In order to measure the extent of the costs associated with endometriosis patients, 250 patients with an average age of 32.80 years were recruited via social media and interviewed about their self-financed costs as part of an online survey. The assessed direct costs comprise inpatient treatments, outpatient or pain therapy, fertility treatments, hormone therapies, prescribed and privately paid medications and aids, other therapeutic procedures, and directly attributable travel costs for endometriosis treatments.
This resulted in an average cost of € 2059.55 per year. Indirect costs were calculated based on loss of income, day-to-day support, care costs, costs due to follow-up illnesses and other costs. On average, the indirect costs were € 2174.25. The average costs resulting from the survey totalled € 4233.81 per year with a standard deviation of € 8240.31.
An increase of out-of-pocket costs can be assumed. This may result from an improved range of services for alternative treatment methods and an increased awareness of the need for personal investment in health. However, further health economic studies are needed to validate the results.

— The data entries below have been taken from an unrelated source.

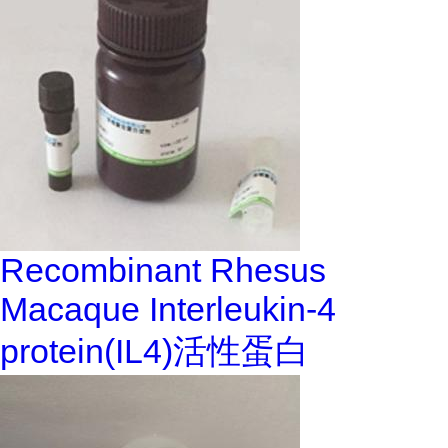
Recombinant Rhesus
Macaque Interleukin-4
protein(IL4)活性蛋白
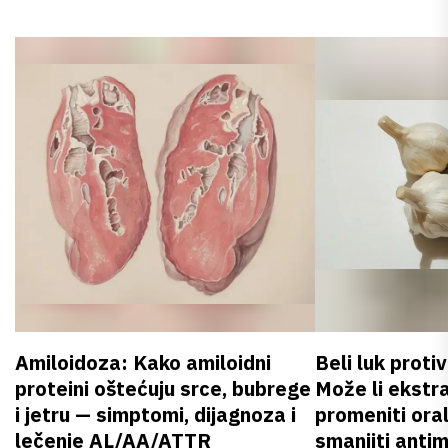
Amiloidoza: Kako amiloidni
Beli luk proti
proteini oštećuju srce, bubrege
Može li ekstr
i jetru — simptomi, dijagnoza i
promeniti oral
lečenje AL/AA/ATTR
smanjiti anti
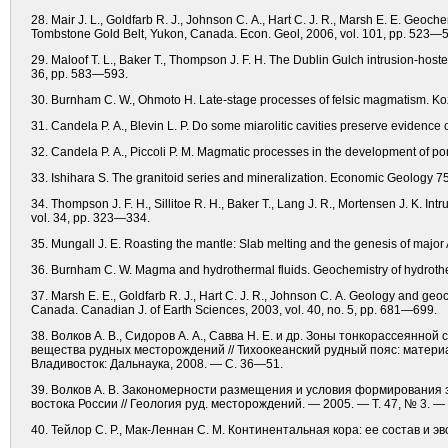
28. Mair J. L., Goldfarb R. J., Johnson C. A., Hart C. J. R., Marsh E. E. Geoc
Tombstone Gold Belt, Yukon, Canada. Econ. Geol, 2006, vol. 101, pp. 523—
29. Maloof T. L., Baker T., Thompson J. F. H. The Dublin Gulch intrusion-hos
36, pp. 583—593.
30. Burnham C. W., Ohmoto H. Late-stage processes of felsic magmatism. Koz
31. Candela P. A., Blevin L. P. Do some miarolitic cavities preserve eviden
32. Candela P. A., Piccoli P. M. Magmatic processes in the development of 
33. Ishihara S. The granitoid series and mineralization. Economic Geology 
34. Thompson J. F. H., Sillitoe R. H., Baker T., Lang J. R., Mortensen J. K. In
vol. 34, pp. 323—334.
35. Mungall J. E. Roasting the mantle: Slab melting and the genesis of major
36. Burnham C. W. Magma and hydrothermal fluids. Geochemistry of hydrothe
37. Marsh E. E., Goldfarb R. J., Hart C. J. R., Johnson C. A. Geology and geo
Canada. Canadian J. of Earth Sciences, 2003, vol. 40, no. 5, pp. 681—699.
38. Волков А. В., Сидоров А. А., Савва Н. Е. и др. Зоны тонкорассеян
вещества рудных месторождений // Тихоокеанский рудный пояс: материалы
Владивосток: Дальнаука, 2008. — С. 36—51.
39. Волков А. В. Закономерности размещения и условия формирования 
востока России // Геология руд. месторождений. — 2005. — Т. 47, № 3. —
40. Тейлор С. Р., Мак-Леннан С. М. Континентальная кора: ее состав и эв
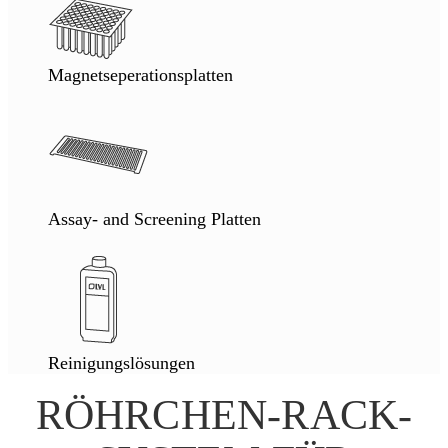
Magnetseperationsplatten
Assay- and Screening Platten
Reinigungslösungen
RÖHRCHEN-RACK-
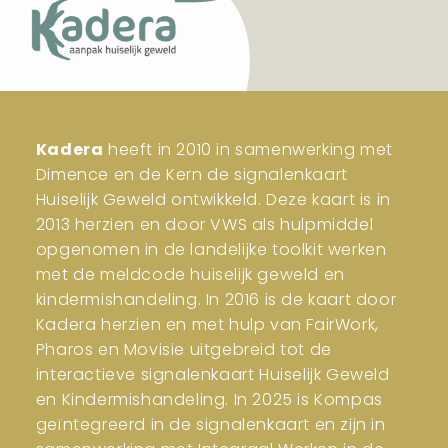
Kadera
heeft in 2010 in samenwerking met
Dimence en de Kern de signalenkaart
Huiselijk Geweld ontwikkeld. Deze kaart is in
2013 herzien en door VWS als hulpmiddel
opgenomen in de landelijke toolkit werken
met de meldcode huiselijk geweld en
kindermishandeling. In 2016 is de kaart door
Kadera herzien en met hulp van FairWork,
Pharos en Movisie uitgebreid tot de
interactieve signalenkaart Huiselijk Geweld
en Kindermishandeling. In 2025 is Kompas
geïntegreerd in de signalenkaart en zijn in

Keywords: endometriosis, cost of illness, health care costs
Background
Endometriosis is characterized by the presence of endometrium-like tissue outside the uterus, resulting in chronic inflammatory processes accompanied by cyclic and acyclic pain and other symptoms. It is estimated that 10–15% of all persons of reproductive age defined according to their sex as female, which in Germany corresponds to 40000 people annually, develop endometriosis 1 2 . The relevance of this disease is due to its often early presentation, resulting in a long period of suffering during the productive and reproductive stages of life of persons with the disease. It is associated with high individual and social costs related to frequent sick leave and reduced productivity. Persons with endometriosis also face considerable additional disease-related costs.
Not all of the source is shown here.